### What is expected
Write out exactly, please, the lines from the one containing "Постановлению Кабинета Министров Украины" to the end of the material.

Exercise material: Begin

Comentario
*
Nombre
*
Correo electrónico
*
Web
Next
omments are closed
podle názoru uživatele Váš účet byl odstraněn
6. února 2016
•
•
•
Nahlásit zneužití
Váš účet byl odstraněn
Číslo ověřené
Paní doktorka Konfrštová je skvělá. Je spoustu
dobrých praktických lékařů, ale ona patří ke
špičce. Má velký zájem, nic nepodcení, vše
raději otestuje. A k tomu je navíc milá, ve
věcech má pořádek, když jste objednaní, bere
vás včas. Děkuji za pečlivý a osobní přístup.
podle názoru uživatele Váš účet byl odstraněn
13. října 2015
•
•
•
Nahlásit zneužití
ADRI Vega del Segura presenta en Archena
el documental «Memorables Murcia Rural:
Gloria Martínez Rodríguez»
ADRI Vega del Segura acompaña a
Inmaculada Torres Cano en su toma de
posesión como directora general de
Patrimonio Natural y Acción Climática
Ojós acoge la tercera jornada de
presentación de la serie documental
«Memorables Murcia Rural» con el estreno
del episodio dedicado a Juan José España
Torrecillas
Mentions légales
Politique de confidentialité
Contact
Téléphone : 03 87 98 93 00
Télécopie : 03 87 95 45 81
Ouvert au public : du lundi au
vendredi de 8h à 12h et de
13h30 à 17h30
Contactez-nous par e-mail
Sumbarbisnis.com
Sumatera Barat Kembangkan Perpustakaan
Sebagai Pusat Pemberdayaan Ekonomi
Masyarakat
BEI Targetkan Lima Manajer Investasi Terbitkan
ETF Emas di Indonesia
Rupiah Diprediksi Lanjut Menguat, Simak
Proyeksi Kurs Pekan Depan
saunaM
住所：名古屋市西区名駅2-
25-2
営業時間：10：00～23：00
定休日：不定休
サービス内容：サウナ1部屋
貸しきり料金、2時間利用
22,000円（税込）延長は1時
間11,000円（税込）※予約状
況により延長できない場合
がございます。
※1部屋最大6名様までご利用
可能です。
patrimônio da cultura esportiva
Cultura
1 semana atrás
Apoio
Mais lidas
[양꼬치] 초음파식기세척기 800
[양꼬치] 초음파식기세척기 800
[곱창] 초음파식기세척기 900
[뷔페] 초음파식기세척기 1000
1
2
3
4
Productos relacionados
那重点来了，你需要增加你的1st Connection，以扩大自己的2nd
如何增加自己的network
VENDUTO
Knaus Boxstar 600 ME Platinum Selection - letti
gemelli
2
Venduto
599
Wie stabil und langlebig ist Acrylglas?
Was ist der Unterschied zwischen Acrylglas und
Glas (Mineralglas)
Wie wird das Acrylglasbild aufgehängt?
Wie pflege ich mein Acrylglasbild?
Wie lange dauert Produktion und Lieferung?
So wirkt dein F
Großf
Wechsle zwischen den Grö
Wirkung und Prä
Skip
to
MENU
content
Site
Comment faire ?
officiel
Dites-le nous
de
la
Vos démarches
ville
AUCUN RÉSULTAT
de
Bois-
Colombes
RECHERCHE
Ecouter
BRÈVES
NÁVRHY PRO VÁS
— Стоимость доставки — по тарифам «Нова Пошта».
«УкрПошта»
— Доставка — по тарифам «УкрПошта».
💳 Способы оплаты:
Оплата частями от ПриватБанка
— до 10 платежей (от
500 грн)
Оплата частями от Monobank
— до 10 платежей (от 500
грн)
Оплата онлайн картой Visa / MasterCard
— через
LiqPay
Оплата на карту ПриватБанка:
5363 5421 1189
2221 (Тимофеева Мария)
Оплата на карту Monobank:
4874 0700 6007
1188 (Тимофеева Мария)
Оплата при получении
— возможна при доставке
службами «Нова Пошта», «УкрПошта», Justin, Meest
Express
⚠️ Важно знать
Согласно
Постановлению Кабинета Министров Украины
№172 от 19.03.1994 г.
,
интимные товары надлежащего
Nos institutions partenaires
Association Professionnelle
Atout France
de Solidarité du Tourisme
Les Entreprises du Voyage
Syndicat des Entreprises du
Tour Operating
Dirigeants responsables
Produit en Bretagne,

Exercise material: End

### Response to the exercise
Постановлению Кабинета Министров Украины
№172 от 19.03.1994 г.
,
интимные товары надлежащего
Nos institutions partenaires
Association Professionnelle
Atout France
de Solidarité du Tourisme
Les Entreprises du Voyage
Syndicat des Entreprises du
Tour Operating
Dirigeants responsables
Produit en Bretagne,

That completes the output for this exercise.